Charles Brutton

Personal information
- Full name: Charles Phipps Brutton
- Born: 20 January 1899 Southsea, Hampshire, England
- Died: 11 May 1964 (aged 65) Ticehurst, Sussex, England
- Batting: Right-handed
- Bowling: Unknown
- Relations: Septimus Brutton (father) Ernest Brutton (uncle)

Domestic team information
- 1921–1930: Hampshire

Career statistics
| Competition | First-class |
| Matches | 82 |
| Runs scored | 2,055 |
| Batting average | 17.56 |
| 100s/50s | 1/8 |
| Top score | 119* |
| Balls bowled | 132 |
| Wickets | 0 |
| Bowling average | – |
| 5 wickets in innings | – |
| 10 wickets in match | – |
| Best bowling | – |
| Catches/stumpings | 36/– |
- Source: Cricinfo, 23 December 2009

= Charles Brutton =

English cricketer

Charles Phipps Brutton (20 January 1899 – 11 May 1964) was a soldier, Clerk of the peace, and amateur English cricketer.

The son of the cricketer Septimus Brutton, he was born at Southsea in January 1899. He was educated at Copthorne Preparatory School and Winchester College, where he played for the cricket eleven in 1916 and 1917. Brutton served in the final two years of the First World War as a second lieutenant with the Grenadier Guards. He remained in the Grenadier Guards following the war, with promotion to lieutenant in May 1919. He relinquished his commission in April 1920, retaining the rank of lieutenant.

He played first-class cricket for Hampshire, making his debut against Lancashire at Liverpool in the 1921 County Championship. He was a regular feature in the Hampshire side in 1921 and 1922, though played less matches in 1923, 1924 and 1925. He made his only first-class century in 1923 against Worcestershire, making an unbeaten 119. Brutton played more regularly for Hampshire in 1926 and 1927, after which his appearances tailed off, with three appearances in 1928, six in 1929, and just one in the 1930 County Championship. Described by Wisden as "a forceful batsman", he scored 2,052 runs in 81 matches for Hampshire, averaging 17.84, with eight half centuries alongside his lone century. His best season was in 1927, when he scored 644 runs at an average of exactly 28. Brutton also played a single first-class match for the Gentlemen in the Gentlemen v Players fixture of 1927 at The Oval, one of eight Hampshire players to take part in the match.

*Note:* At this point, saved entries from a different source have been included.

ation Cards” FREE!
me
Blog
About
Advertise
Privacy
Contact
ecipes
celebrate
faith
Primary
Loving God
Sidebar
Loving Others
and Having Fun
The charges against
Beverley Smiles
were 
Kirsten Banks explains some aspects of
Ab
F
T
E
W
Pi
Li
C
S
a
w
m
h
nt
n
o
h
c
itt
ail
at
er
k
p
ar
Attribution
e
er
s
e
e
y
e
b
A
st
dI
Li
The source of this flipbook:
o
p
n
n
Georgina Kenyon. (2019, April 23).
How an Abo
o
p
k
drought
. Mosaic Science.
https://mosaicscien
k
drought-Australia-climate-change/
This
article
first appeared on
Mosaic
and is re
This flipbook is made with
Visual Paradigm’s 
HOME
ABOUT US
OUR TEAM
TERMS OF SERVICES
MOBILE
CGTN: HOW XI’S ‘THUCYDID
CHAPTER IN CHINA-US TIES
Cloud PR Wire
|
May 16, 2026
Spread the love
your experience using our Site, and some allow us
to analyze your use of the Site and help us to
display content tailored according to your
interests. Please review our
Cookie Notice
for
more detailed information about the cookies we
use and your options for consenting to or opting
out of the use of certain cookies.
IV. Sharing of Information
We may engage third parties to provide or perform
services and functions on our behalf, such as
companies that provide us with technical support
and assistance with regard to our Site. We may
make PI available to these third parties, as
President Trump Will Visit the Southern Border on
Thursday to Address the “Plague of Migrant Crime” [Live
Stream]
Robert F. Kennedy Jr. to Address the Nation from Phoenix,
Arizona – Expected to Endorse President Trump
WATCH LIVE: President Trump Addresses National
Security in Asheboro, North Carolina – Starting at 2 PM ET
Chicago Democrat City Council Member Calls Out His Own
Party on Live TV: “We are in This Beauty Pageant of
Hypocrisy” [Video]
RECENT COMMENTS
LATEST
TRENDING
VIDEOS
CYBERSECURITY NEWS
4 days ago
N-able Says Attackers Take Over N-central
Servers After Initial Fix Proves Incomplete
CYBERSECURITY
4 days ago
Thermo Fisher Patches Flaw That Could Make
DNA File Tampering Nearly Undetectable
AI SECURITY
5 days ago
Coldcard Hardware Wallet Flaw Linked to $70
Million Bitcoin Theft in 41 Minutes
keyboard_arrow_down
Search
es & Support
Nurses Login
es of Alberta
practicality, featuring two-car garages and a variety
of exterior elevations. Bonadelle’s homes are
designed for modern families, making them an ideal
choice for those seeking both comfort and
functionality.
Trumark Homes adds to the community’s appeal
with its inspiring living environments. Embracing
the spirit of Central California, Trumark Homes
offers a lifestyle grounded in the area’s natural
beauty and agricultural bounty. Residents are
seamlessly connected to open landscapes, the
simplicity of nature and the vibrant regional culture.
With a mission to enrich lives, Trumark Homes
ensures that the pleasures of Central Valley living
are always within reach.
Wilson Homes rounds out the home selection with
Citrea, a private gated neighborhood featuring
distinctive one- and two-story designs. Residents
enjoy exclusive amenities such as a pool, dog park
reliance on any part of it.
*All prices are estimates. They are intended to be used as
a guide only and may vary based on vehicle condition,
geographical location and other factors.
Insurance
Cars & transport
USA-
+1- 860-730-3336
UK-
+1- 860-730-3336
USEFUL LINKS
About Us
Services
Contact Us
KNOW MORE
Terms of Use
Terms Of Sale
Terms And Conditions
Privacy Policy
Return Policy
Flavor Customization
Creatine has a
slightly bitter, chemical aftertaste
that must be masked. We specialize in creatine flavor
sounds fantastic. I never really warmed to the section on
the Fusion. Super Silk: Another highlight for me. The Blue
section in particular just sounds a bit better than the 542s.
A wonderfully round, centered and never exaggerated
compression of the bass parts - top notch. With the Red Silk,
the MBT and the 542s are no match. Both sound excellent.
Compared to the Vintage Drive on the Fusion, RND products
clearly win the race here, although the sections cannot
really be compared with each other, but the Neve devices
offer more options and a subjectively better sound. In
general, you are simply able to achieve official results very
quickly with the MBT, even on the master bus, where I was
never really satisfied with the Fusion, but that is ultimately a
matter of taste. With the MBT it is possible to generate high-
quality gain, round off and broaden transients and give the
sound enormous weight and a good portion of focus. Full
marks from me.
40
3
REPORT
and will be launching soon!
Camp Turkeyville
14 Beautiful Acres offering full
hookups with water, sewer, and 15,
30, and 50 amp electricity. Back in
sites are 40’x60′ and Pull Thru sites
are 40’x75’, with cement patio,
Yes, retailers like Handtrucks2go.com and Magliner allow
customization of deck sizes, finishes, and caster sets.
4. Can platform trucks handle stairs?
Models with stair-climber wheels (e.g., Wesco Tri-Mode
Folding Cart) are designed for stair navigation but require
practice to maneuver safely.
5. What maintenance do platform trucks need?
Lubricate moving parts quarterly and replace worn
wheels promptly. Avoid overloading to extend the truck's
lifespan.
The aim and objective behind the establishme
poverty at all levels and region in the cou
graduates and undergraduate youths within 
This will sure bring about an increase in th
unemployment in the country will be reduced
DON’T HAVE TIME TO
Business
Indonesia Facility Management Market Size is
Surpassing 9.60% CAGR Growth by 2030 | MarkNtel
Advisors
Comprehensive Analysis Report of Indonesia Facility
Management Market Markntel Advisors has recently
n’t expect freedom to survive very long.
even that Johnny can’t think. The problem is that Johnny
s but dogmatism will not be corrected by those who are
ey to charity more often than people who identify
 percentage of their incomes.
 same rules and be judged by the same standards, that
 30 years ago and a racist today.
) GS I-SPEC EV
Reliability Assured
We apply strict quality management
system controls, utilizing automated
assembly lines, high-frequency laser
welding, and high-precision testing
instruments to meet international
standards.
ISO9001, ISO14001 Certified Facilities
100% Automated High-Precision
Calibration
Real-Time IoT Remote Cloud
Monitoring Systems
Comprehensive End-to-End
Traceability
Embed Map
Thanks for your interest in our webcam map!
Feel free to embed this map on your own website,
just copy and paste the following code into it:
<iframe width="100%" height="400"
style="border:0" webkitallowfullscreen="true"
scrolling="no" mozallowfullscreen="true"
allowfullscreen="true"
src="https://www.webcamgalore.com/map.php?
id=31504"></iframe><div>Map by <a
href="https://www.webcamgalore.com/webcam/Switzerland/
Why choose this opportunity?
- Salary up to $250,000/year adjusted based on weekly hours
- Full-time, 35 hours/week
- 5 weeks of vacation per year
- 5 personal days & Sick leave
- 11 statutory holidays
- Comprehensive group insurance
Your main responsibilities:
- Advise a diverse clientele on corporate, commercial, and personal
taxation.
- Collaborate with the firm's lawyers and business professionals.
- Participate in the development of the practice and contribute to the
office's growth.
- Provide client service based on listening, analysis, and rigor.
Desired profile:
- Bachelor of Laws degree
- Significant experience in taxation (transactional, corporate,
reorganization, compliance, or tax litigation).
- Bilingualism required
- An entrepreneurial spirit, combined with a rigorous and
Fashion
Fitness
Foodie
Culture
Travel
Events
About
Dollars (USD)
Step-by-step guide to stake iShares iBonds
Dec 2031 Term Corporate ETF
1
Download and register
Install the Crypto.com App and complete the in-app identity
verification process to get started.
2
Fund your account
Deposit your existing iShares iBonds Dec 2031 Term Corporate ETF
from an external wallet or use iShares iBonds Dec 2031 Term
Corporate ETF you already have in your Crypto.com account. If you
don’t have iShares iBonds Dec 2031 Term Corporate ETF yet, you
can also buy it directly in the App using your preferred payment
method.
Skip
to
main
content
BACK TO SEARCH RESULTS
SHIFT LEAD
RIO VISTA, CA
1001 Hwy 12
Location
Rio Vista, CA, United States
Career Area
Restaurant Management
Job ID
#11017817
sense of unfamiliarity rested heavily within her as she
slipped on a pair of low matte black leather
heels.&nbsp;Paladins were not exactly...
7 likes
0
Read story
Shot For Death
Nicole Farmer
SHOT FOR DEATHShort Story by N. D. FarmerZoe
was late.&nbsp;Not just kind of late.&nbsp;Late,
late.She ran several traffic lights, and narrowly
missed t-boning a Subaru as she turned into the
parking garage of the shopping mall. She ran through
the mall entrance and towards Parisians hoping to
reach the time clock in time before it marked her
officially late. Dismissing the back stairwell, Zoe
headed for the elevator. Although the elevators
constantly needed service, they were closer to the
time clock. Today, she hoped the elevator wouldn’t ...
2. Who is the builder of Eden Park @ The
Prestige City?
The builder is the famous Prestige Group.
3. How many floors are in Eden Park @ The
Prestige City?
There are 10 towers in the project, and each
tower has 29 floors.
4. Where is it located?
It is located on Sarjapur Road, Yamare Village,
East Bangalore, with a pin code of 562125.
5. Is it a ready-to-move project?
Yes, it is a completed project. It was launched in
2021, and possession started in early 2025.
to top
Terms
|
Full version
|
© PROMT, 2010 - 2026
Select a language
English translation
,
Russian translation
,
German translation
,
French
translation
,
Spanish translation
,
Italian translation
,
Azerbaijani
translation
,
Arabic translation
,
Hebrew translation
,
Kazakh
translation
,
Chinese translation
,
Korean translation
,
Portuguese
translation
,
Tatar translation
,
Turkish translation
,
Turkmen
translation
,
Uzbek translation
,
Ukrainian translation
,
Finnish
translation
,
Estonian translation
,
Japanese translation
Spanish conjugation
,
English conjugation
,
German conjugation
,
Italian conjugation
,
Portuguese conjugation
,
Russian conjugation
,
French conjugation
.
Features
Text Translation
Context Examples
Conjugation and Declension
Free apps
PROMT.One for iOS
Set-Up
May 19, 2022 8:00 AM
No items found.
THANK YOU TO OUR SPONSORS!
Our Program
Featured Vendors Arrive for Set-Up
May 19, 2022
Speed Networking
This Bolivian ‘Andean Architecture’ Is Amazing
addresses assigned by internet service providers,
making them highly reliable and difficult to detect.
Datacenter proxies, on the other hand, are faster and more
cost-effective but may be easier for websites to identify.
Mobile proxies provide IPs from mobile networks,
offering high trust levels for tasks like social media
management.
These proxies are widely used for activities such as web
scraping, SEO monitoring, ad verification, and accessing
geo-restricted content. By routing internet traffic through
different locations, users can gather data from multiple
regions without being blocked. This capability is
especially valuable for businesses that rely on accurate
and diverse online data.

Following the end of his first-class career, Brutton featured in minor counties cricket for Cheshire in 1934, Denbighshire in 1935, and Dorset in 1937 and 1938. Outside of cricket, he worked as a clerk and Clerk of the Peace for Dorset County Council, a position he held for 25 years. During the Second World War, he was the Dorset County Air Raid Precautions Controller, a role for which he was made an OBE in the 1946 New Years Honours. He was made an CBE in the 1954 New Year Honours. Brutton died in Sussex at Ticehurst House Hospital in May 1964, following a long illness. His uncle, Ernest Brutton, also played first-class cricket.